EDG-MED-10fcb19e-1 for COVID-19
COVID-19 involves the interplay of 350+ viral and host proteins and factors providing many therapeutic targets.
Scientists have proposed 10,000+ potential treatments.
c19early.org analyzes
200+ treatments.
We have not reviewed EDG-MED-10fcb19e-1 in detail.
, Molecular Recognition of SARS-CoV-2 Mpro Inhibitors: Insights from Cheminformatics and Quantum Chemistry, Molecules, doi:10.3390/molecules30102174
The SARS-CoV-2 main protease (Mpro), essential for viral replication, remains a prime target for antiviral drug design against COVID-19 and related coronaviruses. In this study, we present a systematic investigation into the molecular determinants of Mpro inhibition using an integrated approach combining large-scale data mining, cheminformatics, and quantum chemical calculations.

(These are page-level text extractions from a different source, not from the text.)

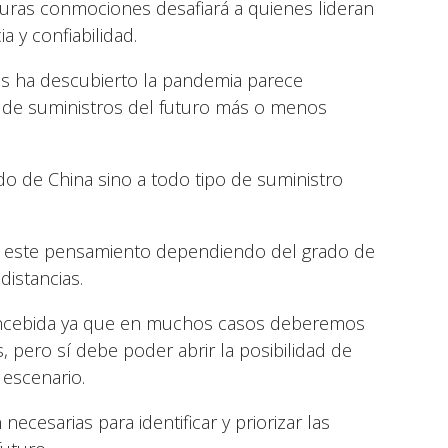
turas conmociones desafiará a quienes lideran
a y confiabilidad.
os ha descubierto la pandemia parece
 de suministros del futuro más o menos
o de China sino a todo tipo de suministro
 a este pensamiento dependiendo del grado de
distancias.
concebida ya que en muchos casos deberemos
pero sí debe poder abrir la posibilidad de
 escenario.
esarias para identificar y priorizar las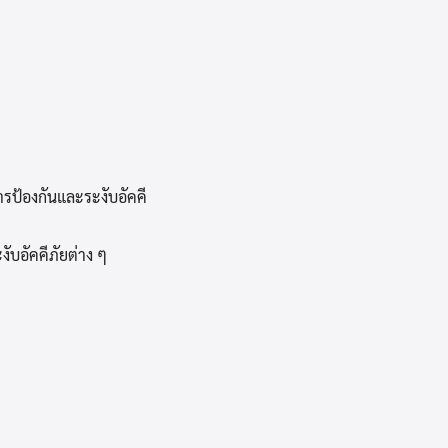
ป้องกันและระงับอัคคี
อัคคีภัยต่าง ๆ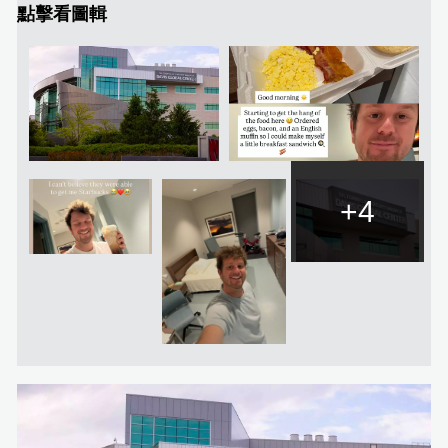
點擊看圖輯
+4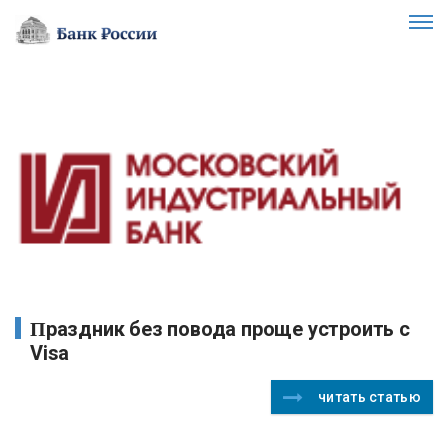
Праздник без повода проще устроить с
Visa
читать статью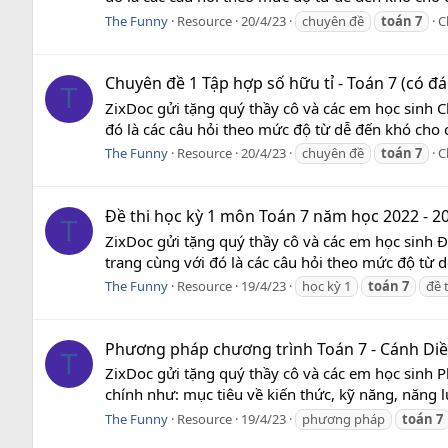
The Funny
Resource
20/4/23
chuyên đề
toán
7
C
Chuyên đề 1 Tập hợp số hữu tỉ - Toán 7 (có đá
T
ZixDoc gửi tặng quý thầy cô và các em học sinh C
đó là các câu hỏi theo mức độ từ dễ đến khó cho c
The Funny
Resource
20/4/23
chuyên đề
toán
7
C
Đề thi học kỳ 1 môn Toán 7 năm học 2022 - 20
T
ZixDoc gửi tặng quý thầy cô và các em học sinh Đ
trang cùng với đó là các câu hỏi theo mức độ từ d
The Funny
Resource
19/4/23
học kỳ 1
toán
7
đề 
Phương pháp chương trình Toán 7 - Cánh Di
T
ZixDoc gửi tặng quý thầy cô và các em học sinh 
chính như: mục tiêu về kiến thức, kỹ năng, năng l
The Funny
Resource
19/4/23
phương pháp
toán
7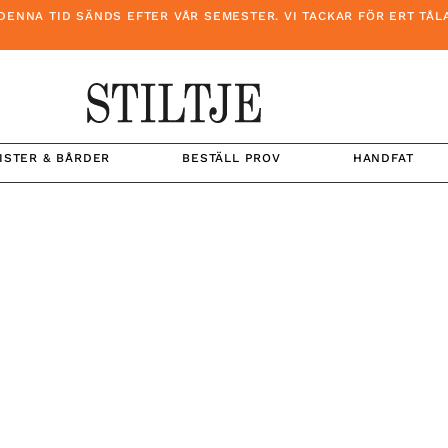
 TID SÄNDS EFTER VÅR SEMESTER. VI TACKAR FÖR ERT TÅLAMOD
ISTER & BÅRDER
BESTÄLL PROV
HANDFAT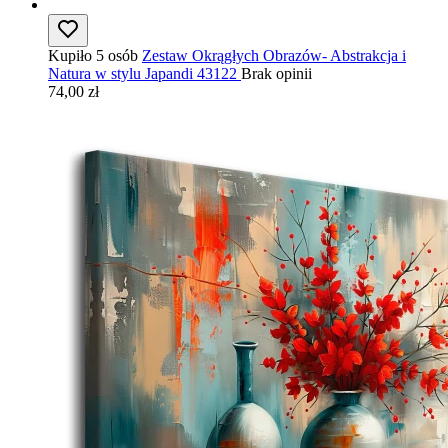
Kupiło 5 osób
Zestaw Okrągłych Obrazów- Abstrakcja i
Natura w stylu Japandi 43122
Brak opinii
74,00 zł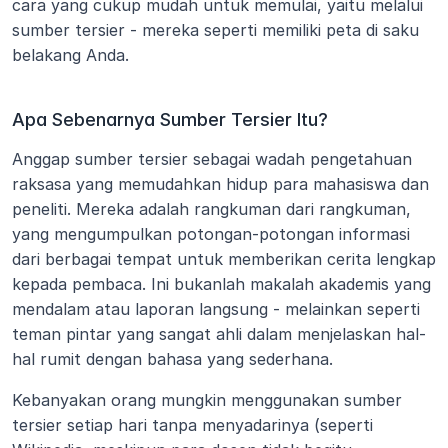
cara yang cukup mudah untuk memulai, yaitu melalui 
sumber tersier - mereka seperti memiliki peta di saku 
belakang Anda.
Apa Sebenarnya Sumber Tersier Itu?
Anggap sumber tersier sebagai wadah pengetahuan 
raksasa yang memudahkan hidup para mahasiswa dan 
peneliti. Mereka adalah rangkuman dari rangkuman, 
yang mengumpulkan potongan-potongan informasi 
dari berbagai tempat untuk memberikan cerita lengkap 
kepada pembaca. Ini bukanlah makalah akademis yang 
mendalam atau laporan langsung - melainkan seperti 
teman pintar yang sangat ahli dalam menjelaskan hal-
hal rumit dengan bahasa yang sederhana.
Kebanyakan orang mungkin menggunakan sumber 
tersier setiap hari tanpa menyadarinya (seperti 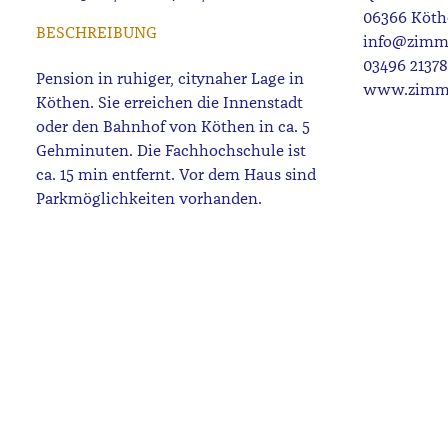
06366 Köth
BESCHREIBUNG
info@zimm
03496 21378
Pension in ruhiger, citynaher Lage in
www.zimme
Köthen. Sie erreichen die Innenstadt
oder den Bahnhof von Köthen in ca. 5
Gehminuten. Die Fachhochschule ist
ca. 15 min entfernt. Vor dem Haus sind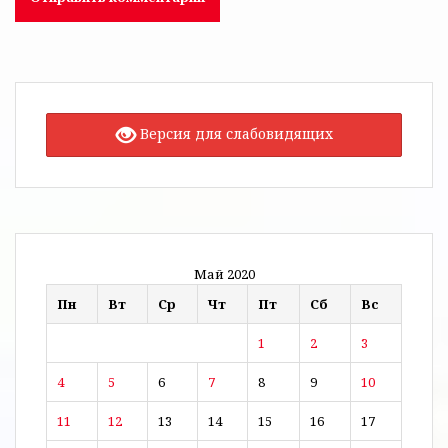
Версия для слабовидящих
Май 2020
Пн
Вт
Ср
Чт
Пт
Сб
Вс
1
2
3
4
5
6
7
8
9
10
11
12
13
14
15
16
17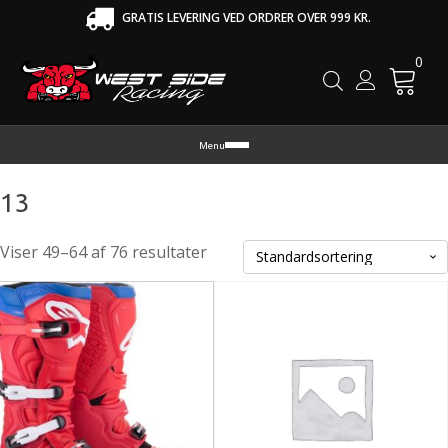
GRATIS LEVERING VED ORDRER OVER 999 KR.
0
Cart
Menu
13
Viser 49–64 af 76 resultater
tte
Dette
re
vare
r
har
re
flere
rianter.
varianter.
lighederne
Mulighederne
n
kan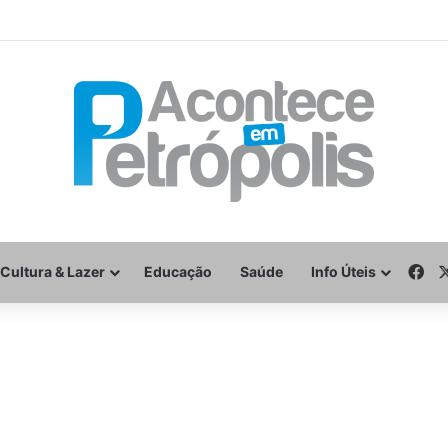
Fa
Cultura & Lazer
Educação
Saúde
Info Úteis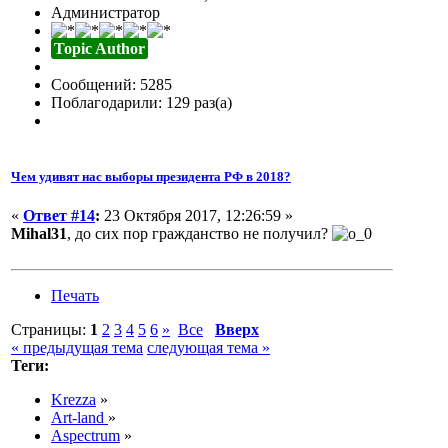
Администратор
Topic Author
Сообщений: 5285
Поблагодарили: 129 раз(а)
Чем удивят нас выборы президента РФ в 2018?
«
Ответ #14
:
23 Октября 2017, 12:26:59 »
Mihal31
, до сих пор гражданство не получил?
Печать
Страницы:
1
2
3
4
5
6
»
Все
Вверх
« предыдущая тема
следующая тема »
Теги:
Krezza
»
Art-land
»
Aspectrum
»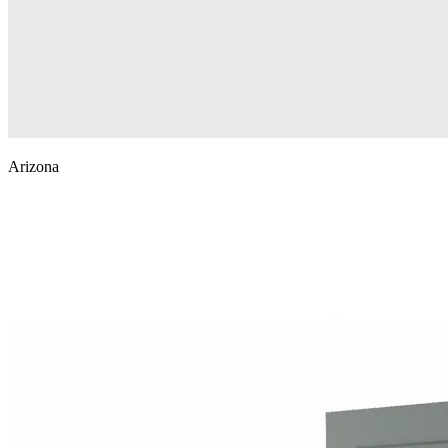
Arizona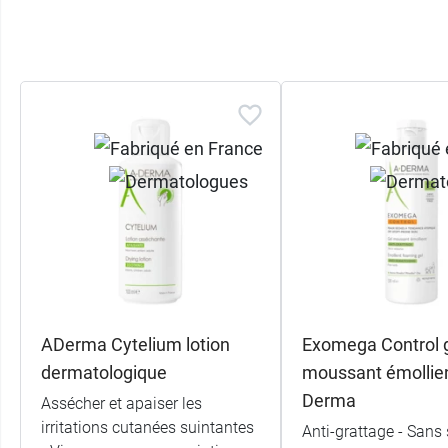
ADerma Cytelium lotion
Exomega Control 
dermatologique
moussant émollien
Derma
Assécher et apaiser les
irritations cutanées suintantes
Anti-grattage - Sans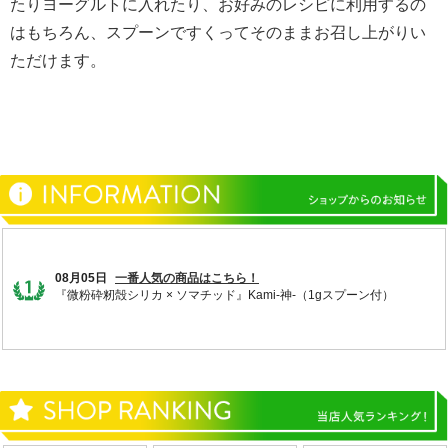
たりヨーグルトに入れたり、お好みのレシピに利用するの
はもちろん、スプーンですくってそのままお召し上がりい
ただけます。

A curated dataset comprising 963 high-resolution structures of Mpro–ligand complexes—348 covalent and 615 non-covalent inhibitors—was mined from the Protein Data Bank. Cheminformatics analysis revealed distinct physicochemical profiles for each inhibitor class: covalent inhibitors tend to exhibit higher hydrogen bonding capacity and sp3 character, while non-covalent inhibitors are enriched in aromatic rings and exhibit greater aromaticity and lipophilicity. A novel descriptor, Weighted Hydrogen Bond Count (WHBC), normalized for molecular size, revealed a notable inverse correlation with aromatic ring count, suggesting a compensatory relationship between hydrogen bonding and π-mediated interactions. To elucidate the energetic underpinnings of molecular recognition, 40 representative inhibitors (20 covalent, 20 non-covalent) were selected based on principal component analysis and aromatic ring content. Quantum mechanical calculations at the double-hybrid B2PLYP/def2-QZVP level quantified non-bonded interaction energies, revealing that covalent inhibitors derive binding strength primarily through hydrogen bonding (~63.8%), whereas non-covalent inhibitors depend predominantly on π–π stacking and CH–π interactions (~62.8%). Representative binding pocket analyses further substantiate these findings: the covalent inhibitor F2F-2020198-00X exhibited strong hydrogen bonds with residues such as Glu166 and His163, while the non-covalent inhibitor EDG-MED-10fcb19e-1 engaged in extensive π-mediated interactions with residues like His41, Met49, and Met165. The distinct interaction patterns led to the establishment of pharmacophore models, highlighting key recognition motifs for both covalent and non-covalent inhibitors. Our findings underscore the critical role of aromaticity and non-bonded π interactions in driving binding affinity, complementing or, in some cases, substituting for hydrogen bonding, and offer a robust framework for the rational design of next-generation Mpro inhibitors with improved selectivity and resistance profiles.